■ **What this task involves**
Transcribe the stretch of entries below from the line with "X163830952Y-89152380D01*" through the line with "X163592857Y-86102380D01*", exactly and with both ends included; leave out all other lines.

....

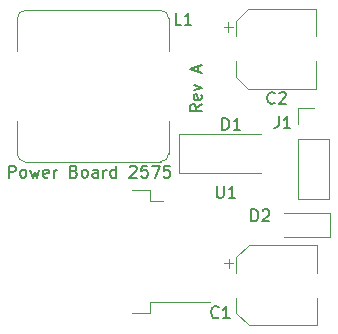
<source format=gbr>
%TF.GenerationSoftware,KiCad,Pcbnew,6.0.2+dfsg-1*%
%TF.CreationDate,2022-09-05T16:28:11+02:00*%
%TF.ProjectId,power-module,706f7765-722d-46d6-9f64-756c652e6b69,rev?*%
%TF.SameCoordinates,Original*%
%TF.FileFunction,Legend,Top*%
%TF.FilePolarity,Positive*%
%FSLAX46Y46*%
G04 Gerber Fmt 4.6, Leading zero omitted, Abs format (unit mm)*
G04 Created by KiCad (PCBNEW 6.0.2+dfsg-1) date 2022-09-05 16:28:11*
%MOMM*%
%LPD*%
G01*
G04 APERTURE LIST*
%ADD10C,0.150000*%
%ADD11C,0.120000*%
G04 APERTURE END LIST*
D10*
X157602380Y-87159523D02*
X157126190Y-87492857D01*
X157602380Y-87730952D02*
X156602380Y-87730952D01*
X156602380Y-87350000D01*
X156650000Y-87254761D01*
X156697619Y-87207142D01*
X156792857Y-87159523D01*
X156935714Y-87159523D01*
X157030952Y-87207142D01*
X157078571Y-87254761D01*
X157126190Y-87350000D01*
X157126190Y-87730952D01*
X157554761Y-86350000D02*
X157602380Y-86445238D01*
X157602380Y-86635714D01*
X157554761Y-86730952D01*
X157459523Y-86778571D01*
X157078571Y-86778571D01*
X156983333Y-86730952D01*
X156935714Y-86635714D01*
X156935714Y-86445238D01*
X156983333Y-86350000D01*
X157078571Y-86302380D01*
X157173809Y-86302380D01*
X157269047Y-86778571D01*
X156935714Y-85969047D02*
X157602380Y-85730952D01*
X156935714Y-85492857D01*
X157316666Y-84397619D02*
X157316666Y-83921428D01*
X157602380Y-84492857D02*
X156602380Y-84159523D01*
X157602380Y-83826190D01*
X141290476Y-93352380D02*
X141290476Y-92352380D01*
X141671428Y-92352380D01*
X141766666Y-92400000D01*
X141814285Y-92447619D01*
X141861904Y-92542857D01*
X141861904Y-92685714D01*
X141814285Y-92780952D01*
X141766666Y-92828571D01*
X141671428Y-92876190D01*
X141290476Y-92876190D01*
X142433333Y-93352380D02*
X142338095Y-93304761D01*
X142290476Y-93257142D01*
X142242857Y-93161904D01*
X142242857Y-92876190D01*
X142290476Y-92780952D01*
X142338095Y-92733333D01*
X142433333Y-92685714D01*
X142576190Y-92685714D01*
X142671428Y-92733333D01*
X142719047Y-92780952D01*
X142766666Y-92876190D01*
X142766666Y-93161904D01*
X142719047Y-93257142D01*
X142671428Y-93304761D01*
X142576190Y-93352380D01*
X142433333Y-93352380D01*
X143100000Y-92685714D02*
X143290476Y-93352380D01*
X143480952Y-92876190D01*
X143671428Y-93352380D01*
X143861904Y-92685714D01*
X144623809Y-93304761D02*
X144528571Y-93352380D01*
X144338095Y-93352380D01*
X144242857Y-93304761D01*
X144195238Y-93209523D01*
X144195238Y-92828571D01*
X144242857Y-92733333D01*
X144338095Y-92685714D01*
X144528571Y-92685714D01*
X144623809Y-92733333D01*
X144671428Y-92828571D01*
X144671428Y-92923809D01*
X144195238Y-93019047D01*
X145100000Y-93352380D02*
X145100000Y-92685714D01*
X145100000Y-92876190D02*
X145147619Y-92780952D01*
X145195238Y-92733333D01*
X145290476Y-92685714D01*
X145385714Y-92685714D01*
X146814285Y-92828571D02*
X146957142Y-92876190D01*
X147004761Y-92923809D01*
X147052380Y-93019047D01*
X147052380Y-93161904D01*
X147004761Y-93257142D01*
X146957142Y-93304761D01*
X146861904Y-93352380D01*
X146480952Y-93352380D01*
X146480952Y-92352380D01*
X146814285Y-92352380D01*
X146909523Y-92400000D01*
X146957142Y-92447619D01*
X147004761Y-92542857D01*
X147004761Y-92638095D01*
X146957142Y-92733333D01*
X146909523Y-92780952D01*
X146814285Y-92828571D01*
X146480952Y-92828571D01*
X147623809Y-93352380D02*
X147528571Y-93304761D01*
X147480952Y-93257142D01*
X147433333Y-93161904D01*
X147433333Y-92876190D01*
X147480952Y-92780952D01*
X147528571Y-92733333D01*
X147623809Y-92685714D01*
X147766666Y-92685714D01*
X147861904Y-92733333D01*
X147909523Y-92780952D01*
X147957142Y-92876190D01*
X147957142Y-93161904D01*
X147909523Y-93257142D01*
X147861904Y-93304761D01*
X147766666Y-93352380D01*
X147623809Y-93352380D01*
X148814285Y-93352380D02*
X148814285Y-92828571D01*
X148766666Y-92733333D01*
X148671428Y-92685714D01*
X148480952Y-92685714D01*
X148385714Y-92733333D01*
X148814285Y-93304761D02*
X148719047Y-93352380D01*
X148480952Y-93352380D01*
X148385714Y-93304761D01*
X148338095Y-93209523D01*
X148338095Y-93114285D01*
X148385714Y-93019047D01*
X148480952Y-92971428D01*
X148719047Y-92971428D01*
X148814285Y-92923809D01*
X149290476Y-93352380D02*
X149290476Y-92685714D01*
X149290476Y-92876190D02*
X149338095Y-92780952D01*
X149385714Y-92733333D01*
X149480952Y-92685714D01*
X149576190Y-92685714D01*
X150338095Y-93352380D02*
X150338095Y-92352380D01*
X150338095Y-93304761D02*
X150242857Y-93352380D01*
X150052380Y-93352380D01*
X149957142Y-93304761D01*
X149909523Y-93257142D01*
X149861904Y-93161904D01*
X149861904Y-92876190D01*
X149909523Y-92780952D01*
X149957142Y-92733333D01*
X150052380Y-92685714D01*
X150242857Y-92685714D01*
X150338095Y-92733333D01*
X151528571Y-92447619D02*
X151576190Y-92400000D01*
X151671428Y-92352380D01*
X151909523Y-92352380D01*
X152004761Y-92400000D01*
X152052380Y-92447619D01*
X152100000Y-92542857D01*
X152100000Y-92638095D01*
X152052380Y-92780952D01*
X151480952Y-93352380D01*
X152100000Y-93352380D01*
X153004761Y-92352380D02*
X152528571Y-92352380D01*
X152480952Y-92828571D01*
X152528571Y-92780952D01*
X152623809Y-92733333D01*
X152861904Y-92733333D01*
X152957142Y-92780952D01*
X153004761Y-92828571D01*
X153052380Y-92923809D01*
X153052380Y-93161904D01*
X153004761Y-93257142D01*
X152957142Y-93304761D01*
X152861904Y-93352380D01*
X152623809Y-93352380D01*
X152528571Y-93304761D01*
X152480952Y-93257142D01*
X153385714Y-92352380D02*
X154052380Y-92352380D01*
X153623809Y-93352380D01*
X154909523Y-92352380D02*
X154433333Y-92352380D01*
X154385714Y-92828571D01*
X154433333Y-92780952D01*
X154528571Y-92733333D01*
X154766666Y-92733333D01*
X154861904Y-92780952D01*
X154909523Y-92828571D01*
X154957142Y-92923809D01*
X154957142Y-93161904D01*
X154909523Y-93257142D01*
X154861904Y-93304761D01*
X154766666Y-93352380D01*
X154528571Y-93352380D01*
X154433333Y-93304761D01*
X154385714Y-93257142D01*
%TO.C,U1*%
X158888095Y-94052380D02*
X158888095Y-94861904D01*
X158935714Y-94957142D01*
X158983333Y-95004761D01*
X159078571Y-95052380D01*
X159269047Y-95052380D01*
X159364285Y-95004761D01*
X159411904Y-94957142D01*
X159459523Y-94861904D01*
X159459523Y-94052380D01*
X160459523Y-95052380D02*
X159888095Y-95052380D01*
X160173809Y-95052380D02*
X160173809Y-94052380D01*
X160078571Y-94195238D01*
X159983333Y-94290476D01*
X159888095Y-94338095D01*
%TO.C,J1*%
X164116666Y-88152380D02*
X164116666Y-88866666D01*
X164069047Y-89009523D01*
X163973809Y-89104761D01*
X163830952Y-89152380D01*
X163735714Y-89152380D01*
X165116666Y-89152380D02*
X164545238Y-89152380D01*
X164830952Y-89152380D02*
X164830952Y-88152380D01*
X164735714Y-88295238D01*
X164640476Y-88390476D01*
X164545238Y-88438095D01*
%TO.C,C1*%
X159033333Y-105157142D02*
X158985714Y-105204761D01*
X158842857Y-105252380D01*
X158747619Y-105252380D01*
X158604761Y-105204761D01*
X158509523Y-105109523D01*
X158461904Y-105014285D01*
X158414285Y-104823809D01*
X158414285Y-104680952D01*
X158461904Y-104490476D01*
X158509523Y-104395238D01*
X158604761Y-104300000D01*
X158747619Y-104252380D01*
X158842857Y-104252380D01*
X158985714Y-104300000D01*
X159033333Y-104347619D01*
X159985714Y-105252380D02*
X159414285Y-105252380D01*
X159700000Y-105252380D02*
X159700000Y-104252380D01*
X159604761Y-104395238D01*
X159509523Y-104490476D01*
X159414285Y-104538095D01*
%TO.C,C2*%
X163783333Y-87007142D02*
X163735714Y-87054761D01*
X163592857Y-87102380D01*
X163497619Y-87102380D01*
X163354761Y-87054761D01*
X163259523Y-86959523D01*
X163211904Y-86864285D01*
X163164285Y-86673809D01*
X163164285Y-86530952D01*
X163211904Y-86340476D01*
X163259523Y-86245238D01*
X163354761Y-86150000D01*
X163497619Y-86102380D01*
X163592857Y-86102380D01*
X163735714Y-86150000D01*
X163783333Y-86197619D01*
X164164285Y-86197619D02*
X164211904Y-86150000D01*
X164307142Y-86102380D01*
X164545238Y-86102380D01*
X164640476Y-86150000D01*
X164688095Y-86197619D01*
X164735714Y-86292857D01*
X164735714Y-86388095D01*
X164688095Y-86530952D01*
X164116666Y-87102380D01*
X164735714Y-87102380D01*
%TO.C,D2*%
X161811904Y-97052380D02*
X161811904Y-96052380D01*
X162050000Y-96052380D01*
X162192857Y-96100000D01*
X162288095Y-96195238D01*
X162335714Y-96290476D01*
X162383333Y-96480952D01*
X162383333Y-96623809D01*
X162335714Y-96814285D01*
X162288095Y-96909523D01*
X162192857Y-97004761D01*
X162050000Y-97052380D01*
X161811904Y-97052380D01*
X162764285Y-96147619D02*
X162811904Y-96100000D01*
X162907142Y-96052380D01*
X163145238Y-96052380D01*
X163240476Y-96100000D01*
X163288095Y-96147619D01*
X163335714Y-96242857D01*
X163335714Y-96338095D01*
X163288095Y-96480952D01*
X162716666Y-97052380D01*
X163335714Y-97052380D01*
%TO.C,D1*%
X159361904Y-89302380D02*
X159361904Y-88302380D01*
X159600000Y-88302380D01*
X159742857Y-88350000D01*
X159838095Y-88445238D01*
X159885714Y-88540476D01*
X159933333Y-88730952D01*
X159933333Y-88873809D01*
X159885714Y-89064285D01*
X159838095Y-89159523D01*
X159742857Y-89254761D01*
X159600000Y-89302380D01*
X159361904Y-89302380D01*
X160885714Y-89302380D02*
X160314285Y-89302380D01*
X160600000Y-89302380D02*
X160600000Y-88302380D01*
X160504761Y-88445238D01*
X160409523Y-88540476D01*
X160314285Y-88588095D01*
%TO.C,L1*%
X155883333Y-80402380D02*
X155407142Y-80402380D01*
X155407142Y-79402380D01*
X156740476Y-80402380D02*
X156169047Y-80402380D01*
X156454761Y-80402380D02*
X156454761Y-79402380D01*
X156359523Y-79545238D01*
X156264285Y-79640476D01*
X156169047Y-79688095D01*
D11*
%TO.C,U1*%
X151700000Y-104800000D02*
X153200000Y-104800000D01*
X153200000Y-94400000D02*
X153200000Y-95350000D01*
X153200000Y-103850000D02*
X158325000Y-103850000D01*
X153200000Y-95350000D02*
X154300000Y-95350000D01*
X153200000Y-104800000D02*
X153200000Y-103850000D01*
X151700000Y-94400000D02*
X153200000Y-94400000D01*
%TO.C,J1*%
X168430000Y-90045000D02*
X168430000Y-95185000D01*
X165770000Y-90045000D02*
X168430000Y-90045000D01*
X165770000Y-95185000D02*
X168430000Y-95185000D01*
X165770000Y-88775000D02*
X165770000Y-87445000D01*
X165770000Y-87445000D02*
X167100000Y-87445000D01*
X165770000Y-90045000D02*
X165770000Y-95185000D01*
%TO.C,C1*%
X159906250Y-100208750D02*
X159906250Y-100996250D01*
X159512500Y-100602500D02*
X160300000Y-100602500D01*
X160540000Y-100104437D02*
X161604437Y-99040000D01*
X167360000Y-99040000D02*
X167360000Y-101390000D01*
X167360000Y-105860000D02*
X167360000Y-103510000D01*
X160540000Y-104795563D02*
X160540000Y-103510000D01*
X160540000Y-100104437D02*
X160540000Y-101390000D01*
X160540000Y-104795563D02*
X161604437Y-105860000D01*
X161604437Y-105860000D02*
X167360000Y-105860000D01*
X161604437Y-99040000D02*
X167360000Y-99040000D01*
%TO.C,C2*%
X167310000Y-79040000D02*
X167310000Y-81390000D01*
X160490000Y-80104437D02*
X160490000Y-81390000D01*
X160490000Y-84795563D02*
X160490000Y-83510000D01*
X160490000Y-80104437D02*
X161554437Y-79040000D01*
X160490000Y-84795563D02*
X161554437Y-85860000D01*
X161554437Y-85860000D02*
X167310000Y-85860000D01*
X159462500Y-80602500D02*
X160250000Y-80602500D01*
X161554437Y-79040000D02*
X167310000Y-79040000D01*
X159856250Y-80208750D02*
X159856250Y-80996250D01*
X167310000Y-85860000D02*
X167310000Y-83510000D01*
%TO.C,D2*%
X168450000Y-98350000D02*
X164550000Y-98350000D01*
X168450000Y-96350000D02*
X164550000Y-96350000D01*
X168450000Y-98350000D02*
X168450000Y-96350000D01*
%TO.C,D1*%
X155700000Y-89700000D02*
X162600000Y-89700000D01*
X155700000Y-89700000D02*
X155700000Y-93000000D01*
X155700000Y-93000000D02*
X162600000Y-93000000D01*
%TO.C,L1*%
X154800000Y-79850000D02*
X154800000Y-82600000D01*
X154800000Y-88600000D02*
X154800000Y-91350000D01*
X142000000Y-88600000D02*
X142000000Y-91350000D01*
X154150000Y-92000000D02*
X142650000Y-92000000D01*
X142000000Y-79850000D02*
X142000000Y-82600000D01*
X142650000Y-79200000D02*
X154150000Y-79200000D01*
X154800000Y-79850000D02*
G75*
G03*
X154150000Y-79200000I-650001J-1D01*
G01*
X142000000Y-91350000D02*
G75*
G03*
X142650000Y-92000000I650001J1D01*
G01*
X142650000Y-79200000D02*
G75*
G03*
X142000000Y-79850000I1J-650001D01*
G01*
X154150000Y-92000000D02*
G75*
G03*
X154800000Y-91350000I-1J650001D01*
G01*
%TD*%
M02*

</source>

....

■ **Answer for this exercise**
X163830952Y-89152380D01*
X163735714Y-89152380D01*
X165116666Y-89152380D02*
X164545238Y-89152380D01*
X164830952Y-89152380D02*
X164830952Y-88152380D01*
X164735714Y-88295238D01*
X164640476Y-88390476D01*
X164545238Y-88438095D01*
%TO.C,C1*%
X159033333Y-105157142D02*
X158985714Y-105204761D01*
X158842857Y-105252380D01*
X158747619Y-105252380D01*
X158604761Y-105204761D01*
X158509523Y-105109523D01*
X158461904Y-105014285D01*
X158414285Y-104823809D01*
X158414285Y-104680952D01*
X158461904Y-104490476D01*
X158509523Y-104395238D01*
X158604761Y-104300000D01*
X158747619Y-104252380D01*
X158842857Y-104252380D01*
X158985714Y-104300000D01*
X159033333Y-104347619D01*
X159985714Y-105252380D02*
X159414285Y-105252380D01*
X159700000Y-105252380D02*
X159700000Y-104252380D01*
X159604761Y-104395238D01*
X159509523Y-104490476D01*
X159414285Y-104538095D01*
%TO.C,C2*%
X163783333Y-87007142D02*
X163735714Y-87054761D01*
X163592857Y-87102380D01*
X163497619Y-87102380D01*
X163354761Y-87054761D01*
X163259523Y-86959523D01*
X163211904Y-86864285D01*
X163164285Y-86673809D01*
X163164285Y-86530952D01*
X163211904Y-86340476D01*
X163259523Y-86245238D01*
X163354761Y-86150000D01*
X163497619Y-86102380D01*
X163592857Y-86102380D01*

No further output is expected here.